Malaria is a parasitic tropical disease that kills around 600,000 patients every year. The emergence of resistant Plasmodium falciparum parasites to artemisinin-based combination therapies (ACTs) represents a significant public health threat, indicating the urgent need for new effective compounds to reverse ACT resistance and cure the disease. For this, extensive curation and homogenization of experimental anti-Plasmodium screening data from both in-house and ChEMBL sources were conducted.

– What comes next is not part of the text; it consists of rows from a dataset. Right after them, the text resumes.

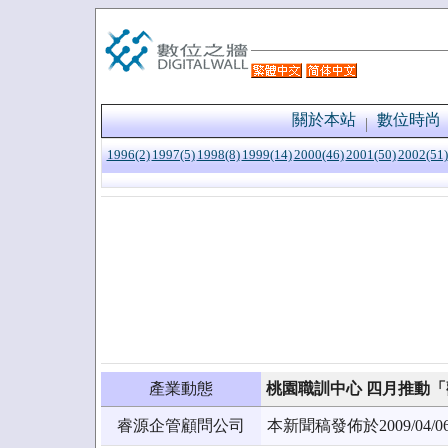
關於本站
數位時尚
1996(2)
1997(5)
1998(8)
1999(14)
2000(46)
2001(50)
2002(51)
產業動態
桃園職訓中心 四月推動
睿源企管顧問公司
本新聞稿發佈於2009/0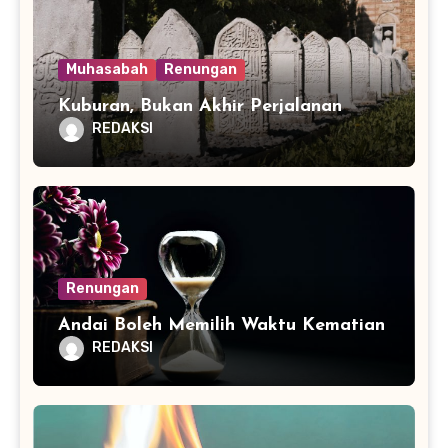
Muhasabah
Renungan
Kuburan, Bukan Akhir Perjalanan
REDAKSI
Renungan
Andai Boleh Memilih Waktu Kematian
REDAKSI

As a result, a coherent strategy was established that allowed compiling coherent training sets that associate compound structures to the respective antimalarial activity measurements. Seventeen of these training sets led to the successful generation of classification models discriminating whether a compound has a significant probability to be active under the specific conditions of the antimalarial test associated with each set. These models were used in consensus prediction of the most likely active from a series of curcuminoids available in-house. Positive predictions together with a few predicted as inactive were then submitted to experimental in vitro antimalarial testing. A large majority from predicted compounds showed antimalarial activity, but not those predicted as inactive, thus experimentally validating the in silico screening approach. The herein proposed consensus machine learning approach showed its potential to reduce the cost and duration of antimalarial drug discovery.

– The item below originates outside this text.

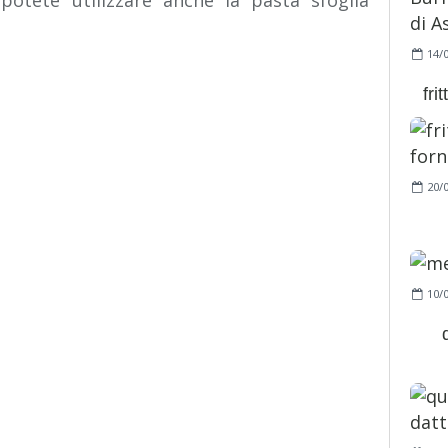
 potete utilizzare anche la pasta sfoglia
14/
fri
20/
10/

疟疾是一种寄生性热带疾病,每年导致约60万人死亡。恶性疟原虫对基于青蒿素的联合疗法(ACTs)产生耐药性,这对公共卫生构成了重大威胁,表明迫切需要新的有效化合物来逆转ACT耐药性并治愈该疾病。为此,对来自内部和ChEMBL来源的实验性抗疟筛选数据进行了广泛的整理和同质化处理。结果,建立了一个连贯的策略,该策略允许编制连贯的训练集,将化合物结构与各自的抗疟活性测量值联系起来。其中17个训练集成功生成了分类模型,用于区分化合物在与每组相关的抗疟试验特定条件下是否有显著的活性概率。这些模型用于对内部可用的一系列姜黄素类化合物中最可能具有活性的化合物进行一致性预测。然后将阳性预测结果以及一些预测为无活性的结果提交到体外抗疟实验测试中。预测化合物中的绝大多数显示出抗疟活性,但预测为无活性的化合物则没有,从而通过实验验证了计算机模拟筛选方法。本文提出的一致性机器学习方法显示出其在降低抗疟药物发现成本和时间方面的潜力。